Greek lawmakers approved the country’s 2013 austerity budget early today, an essential step in Greece’s efforts to persuade its international creditors to unblock a vital rescue loan instalment without which the country will go bankrupt.
The budget was passed by a 167-128 vote in the 300-member Parliament. It came days after a separate bill of deep spending cuts and tax hikes for the next two years squeaked through with a narrow majority following severe disagreements among the three parties in the governing coalition.
Prime Minister Antonis Samaras pledged that the spending cuts will be the last Greeks have to endure.
“Just four days ago, we voted the most sweeping reforms ever in Greece,” he said. “The sacrifices (in the earlier bill and the budget) will be the last. Provided, of course, we implement all we have legislated. ”
“Greece has done what it was asked to do and now is the time for the creditors to make good on their commitments,” he stressed.
Athens says that with the passage of the two bills, the next loan instalment, worth about $40 billion, should be disbursed. Without it, the government has said it will run out of cash on Friday, when $6.35 billion worth of treasury bills mature.

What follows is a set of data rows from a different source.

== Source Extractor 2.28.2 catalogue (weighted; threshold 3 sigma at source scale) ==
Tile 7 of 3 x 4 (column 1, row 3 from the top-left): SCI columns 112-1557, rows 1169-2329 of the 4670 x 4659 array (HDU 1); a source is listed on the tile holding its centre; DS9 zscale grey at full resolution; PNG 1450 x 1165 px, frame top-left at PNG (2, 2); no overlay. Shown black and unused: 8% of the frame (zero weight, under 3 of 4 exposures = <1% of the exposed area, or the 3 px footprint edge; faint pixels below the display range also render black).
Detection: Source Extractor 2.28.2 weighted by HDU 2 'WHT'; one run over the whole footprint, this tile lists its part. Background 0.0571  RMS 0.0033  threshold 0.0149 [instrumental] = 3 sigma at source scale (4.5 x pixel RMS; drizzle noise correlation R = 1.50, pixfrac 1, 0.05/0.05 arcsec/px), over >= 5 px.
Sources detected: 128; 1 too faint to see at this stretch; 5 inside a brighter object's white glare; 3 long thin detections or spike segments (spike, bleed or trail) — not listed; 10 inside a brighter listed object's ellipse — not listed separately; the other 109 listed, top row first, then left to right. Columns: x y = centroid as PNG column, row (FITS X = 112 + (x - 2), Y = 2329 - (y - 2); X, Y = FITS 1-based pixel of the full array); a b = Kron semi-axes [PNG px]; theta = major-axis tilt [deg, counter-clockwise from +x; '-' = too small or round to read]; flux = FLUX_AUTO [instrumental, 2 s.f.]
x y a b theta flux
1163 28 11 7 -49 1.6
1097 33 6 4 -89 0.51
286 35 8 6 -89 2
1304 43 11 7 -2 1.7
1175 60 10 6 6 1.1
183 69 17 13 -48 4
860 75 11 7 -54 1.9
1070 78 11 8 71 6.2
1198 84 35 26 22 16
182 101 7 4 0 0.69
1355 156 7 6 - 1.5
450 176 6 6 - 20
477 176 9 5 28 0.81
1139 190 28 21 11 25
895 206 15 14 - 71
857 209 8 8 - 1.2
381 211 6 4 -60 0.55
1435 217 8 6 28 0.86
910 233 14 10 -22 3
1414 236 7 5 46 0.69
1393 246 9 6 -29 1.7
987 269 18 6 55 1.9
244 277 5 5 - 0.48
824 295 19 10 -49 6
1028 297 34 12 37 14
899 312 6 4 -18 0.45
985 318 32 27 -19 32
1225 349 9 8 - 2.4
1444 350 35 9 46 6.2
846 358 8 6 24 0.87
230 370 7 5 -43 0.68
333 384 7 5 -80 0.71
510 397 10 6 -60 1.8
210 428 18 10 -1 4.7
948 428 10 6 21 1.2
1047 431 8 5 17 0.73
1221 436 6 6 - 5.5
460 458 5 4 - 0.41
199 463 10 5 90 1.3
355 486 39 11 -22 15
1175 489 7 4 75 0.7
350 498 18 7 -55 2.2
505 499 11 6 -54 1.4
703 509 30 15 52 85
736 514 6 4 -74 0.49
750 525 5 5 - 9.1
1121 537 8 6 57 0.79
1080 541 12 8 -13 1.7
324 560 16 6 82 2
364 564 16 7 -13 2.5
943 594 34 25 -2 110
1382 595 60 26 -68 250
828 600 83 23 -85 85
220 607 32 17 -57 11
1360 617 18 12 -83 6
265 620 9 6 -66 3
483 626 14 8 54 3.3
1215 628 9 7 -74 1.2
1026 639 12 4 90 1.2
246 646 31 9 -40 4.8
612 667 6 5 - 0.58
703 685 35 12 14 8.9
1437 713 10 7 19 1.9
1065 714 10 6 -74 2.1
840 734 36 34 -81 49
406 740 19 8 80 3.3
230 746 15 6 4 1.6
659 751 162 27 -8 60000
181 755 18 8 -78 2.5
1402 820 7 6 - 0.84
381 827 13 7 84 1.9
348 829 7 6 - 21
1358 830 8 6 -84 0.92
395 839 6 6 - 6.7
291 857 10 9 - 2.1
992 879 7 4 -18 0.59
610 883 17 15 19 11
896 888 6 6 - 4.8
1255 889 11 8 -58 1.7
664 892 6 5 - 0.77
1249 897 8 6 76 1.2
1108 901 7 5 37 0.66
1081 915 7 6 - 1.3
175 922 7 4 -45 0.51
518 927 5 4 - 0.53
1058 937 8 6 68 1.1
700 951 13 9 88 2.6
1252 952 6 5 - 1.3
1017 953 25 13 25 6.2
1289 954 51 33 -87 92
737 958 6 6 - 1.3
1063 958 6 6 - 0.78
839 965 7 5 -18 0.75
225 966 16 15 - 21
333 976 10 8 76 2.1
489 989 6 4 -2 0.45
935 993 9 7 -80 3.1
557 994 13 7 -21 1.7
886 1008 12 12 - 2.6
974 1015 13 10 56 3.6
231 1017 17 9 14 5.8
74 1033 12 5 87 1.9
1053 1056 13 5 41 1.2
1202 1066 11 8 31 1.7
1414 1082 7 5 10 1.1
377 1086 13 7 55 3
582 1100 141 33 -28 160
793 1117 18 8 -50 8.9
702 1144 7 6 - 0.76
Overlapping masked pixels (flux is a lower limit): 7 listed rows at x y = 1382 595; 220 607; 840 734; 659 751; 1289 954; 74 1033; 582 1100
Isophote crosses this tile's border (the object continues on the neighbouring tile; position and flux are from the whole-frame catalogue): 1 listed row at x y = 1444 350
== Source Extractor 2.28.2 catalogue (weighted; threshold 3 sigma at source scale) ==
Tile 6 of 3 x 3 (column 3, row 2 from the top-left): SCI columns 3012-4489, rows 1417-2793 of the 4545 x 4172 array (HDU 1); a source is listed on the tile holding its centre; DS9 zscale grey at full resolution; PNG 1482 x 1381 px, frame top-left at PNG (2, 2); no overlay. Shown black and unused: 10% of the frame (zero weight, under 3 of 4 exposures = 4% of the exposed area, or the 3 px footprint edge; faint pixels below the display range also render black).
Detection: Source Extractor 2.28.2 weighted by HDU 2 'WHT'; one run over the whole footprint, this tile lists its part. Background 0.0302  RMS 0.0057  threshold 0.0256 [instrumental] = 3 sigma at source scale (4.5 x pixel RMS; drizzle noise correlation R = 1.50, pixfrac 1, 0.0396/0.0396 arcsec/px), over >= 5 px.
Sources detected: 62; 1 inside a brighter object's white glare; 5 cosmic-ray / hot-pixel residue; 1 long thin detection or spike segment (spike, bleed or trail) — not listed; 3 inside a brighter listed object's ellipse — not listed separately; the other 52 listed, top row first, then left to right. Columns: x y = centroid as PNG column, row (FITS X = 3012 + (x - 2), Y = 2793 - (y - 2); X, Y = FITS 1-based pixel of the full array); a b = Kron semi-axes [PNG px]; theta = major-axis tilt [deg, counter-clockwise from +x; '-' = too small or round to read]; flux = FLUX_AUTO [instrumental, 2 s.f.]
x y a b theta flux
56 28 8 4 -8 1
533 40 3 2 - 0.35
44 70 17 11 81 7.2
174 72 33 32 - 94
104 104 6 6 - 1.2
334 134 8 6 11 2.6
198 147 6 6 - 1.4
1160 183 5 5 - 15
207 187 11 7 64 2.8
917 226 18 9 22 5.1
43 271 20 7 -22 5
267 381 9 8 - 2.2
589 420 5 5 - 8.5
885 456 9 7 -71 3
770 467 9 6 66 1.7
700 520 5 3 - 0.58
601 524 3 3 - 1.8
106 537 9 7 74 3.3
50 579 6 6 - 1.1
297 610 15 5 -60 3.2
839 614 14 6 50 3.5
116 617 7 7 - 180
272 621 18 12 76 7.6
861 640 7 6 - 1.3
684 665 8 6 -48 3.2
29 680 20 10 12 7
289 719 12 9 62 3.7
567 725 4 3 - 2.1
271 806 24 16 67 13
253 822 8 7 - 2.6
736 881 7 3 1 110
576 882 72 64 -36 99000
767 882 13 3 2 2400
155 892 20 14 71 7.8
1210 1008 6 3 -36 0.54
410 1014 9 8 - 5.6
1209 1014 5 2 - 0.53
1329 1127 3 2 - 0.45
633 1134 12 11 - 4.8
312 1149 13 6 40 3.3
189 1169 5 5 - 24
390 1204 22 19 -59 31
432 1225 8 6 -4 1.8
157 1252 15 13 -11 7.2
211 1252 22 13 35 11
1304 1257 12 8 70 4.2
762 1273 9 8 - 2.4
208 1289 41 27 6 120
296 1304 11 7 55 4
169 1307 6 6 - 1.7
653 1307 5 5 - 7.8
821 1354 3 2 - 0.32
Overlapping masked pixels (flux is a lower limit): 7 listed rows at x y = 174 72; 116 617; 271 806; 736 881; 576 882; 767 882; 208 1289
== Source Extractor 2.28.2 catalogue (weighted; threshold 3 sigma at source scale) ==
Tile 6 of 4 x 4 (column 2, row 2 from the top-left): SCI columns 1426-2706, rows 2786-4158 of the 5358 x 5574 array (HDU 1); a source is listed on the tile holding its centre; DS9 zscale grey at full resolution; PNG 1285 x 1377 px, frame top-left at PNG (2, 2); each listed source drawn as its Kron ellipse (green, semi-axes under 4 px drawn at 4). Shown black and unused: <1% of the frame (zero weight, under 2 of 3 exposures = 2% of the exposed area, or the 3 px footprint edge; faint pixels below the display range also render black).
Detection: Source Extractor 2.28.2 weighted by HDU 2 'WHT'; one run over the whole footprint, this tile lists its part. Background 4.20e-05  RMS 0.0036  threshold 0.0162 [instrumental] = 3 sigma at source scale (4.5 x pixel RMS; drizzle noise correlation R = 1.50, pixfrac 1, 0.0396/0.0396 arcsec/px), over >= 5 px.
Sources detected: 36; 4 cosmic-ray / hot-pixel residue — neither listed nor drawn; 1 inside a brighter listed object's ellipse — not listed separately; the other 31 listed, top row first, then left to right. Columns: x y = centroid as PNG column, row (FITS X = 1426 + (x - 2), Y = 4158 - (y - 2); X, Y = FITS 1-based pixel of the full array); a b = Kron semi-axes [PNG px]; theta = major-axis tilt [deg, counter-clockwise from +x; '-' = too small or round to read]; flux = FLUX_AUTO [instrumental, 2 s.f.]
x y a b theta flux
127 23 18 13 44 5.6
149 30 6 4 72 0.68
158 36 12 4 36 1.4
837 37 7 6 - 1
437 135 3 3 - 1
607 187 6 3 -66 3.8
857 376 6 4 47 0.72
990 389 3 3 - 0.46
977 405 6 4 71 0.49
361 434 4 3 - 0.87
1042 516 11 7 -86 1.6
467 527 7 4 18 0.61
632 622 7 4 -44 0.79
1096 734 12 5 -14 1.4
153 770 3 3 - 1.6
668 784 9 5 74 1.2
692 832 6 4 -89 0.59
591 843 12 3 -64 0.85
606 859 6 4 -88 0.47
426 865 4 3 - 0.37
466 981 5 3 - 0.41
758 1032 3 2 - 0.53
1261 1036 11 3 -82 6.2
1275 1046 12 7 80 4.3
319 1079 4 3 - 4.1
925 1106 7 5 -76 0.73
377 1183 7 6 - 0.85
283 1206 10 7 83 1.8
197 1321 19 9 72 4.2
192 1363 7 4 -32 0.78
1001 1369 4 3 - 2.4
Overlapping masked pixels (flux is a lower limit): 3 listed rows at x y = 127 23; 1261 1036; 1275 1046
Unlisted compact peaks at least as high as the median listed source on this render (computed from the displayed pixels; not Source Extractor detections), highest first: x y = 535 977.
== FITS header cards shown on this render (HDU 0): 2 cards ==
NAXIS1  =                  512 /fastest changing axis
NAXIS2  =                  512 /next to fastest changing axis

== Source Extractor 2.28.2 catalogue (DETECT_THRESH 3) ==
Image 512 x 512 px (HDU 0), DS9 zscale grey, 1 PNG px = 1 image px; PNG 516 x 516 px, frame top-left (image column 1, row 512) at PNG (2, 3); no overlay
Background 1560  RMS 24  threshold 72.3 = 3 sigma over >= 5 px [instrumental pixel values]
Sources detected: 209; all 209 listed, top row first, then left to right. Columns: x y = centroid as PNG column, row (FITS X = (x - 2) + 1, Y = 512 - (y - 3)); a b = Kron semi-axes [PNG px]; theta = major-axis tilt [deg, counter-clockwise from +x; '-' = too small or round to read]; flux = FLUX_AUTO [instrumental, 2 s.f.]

Finance ministers from the 17-nation Euro Zone are meeting in Brussels later today, with Greece high on the agenda.
However, German Finance Minister Wolfgang Schaeuble has indicated it is unlikely that the ministers will decide on the disbursement at that meeting.
“We all ... want to help Greece, but we won’t be put under pressure,” Schaeuble told the weekly newspaper Welt am Sonntag.
Schaeuble said the so-called troika of debt inspectors likely won’t deliver their report on Greece’s reform programme by today. The creditors also want to see what the debt inspectors have to say about Greece’s debt sustainability.
But speaking minutes before the vote, Samaras pledged the bailout funds would be disbursed “on time’’.
Finance Minister Yannis Stournaras also stressed the precariousness of Greece’s cash reserves, with the treasury bills due on Friday.
“Without the help of the European Central Bank, the refunding of these treasury bills from the banking system will lead the private sector to complete suffocation,” Stournaras said.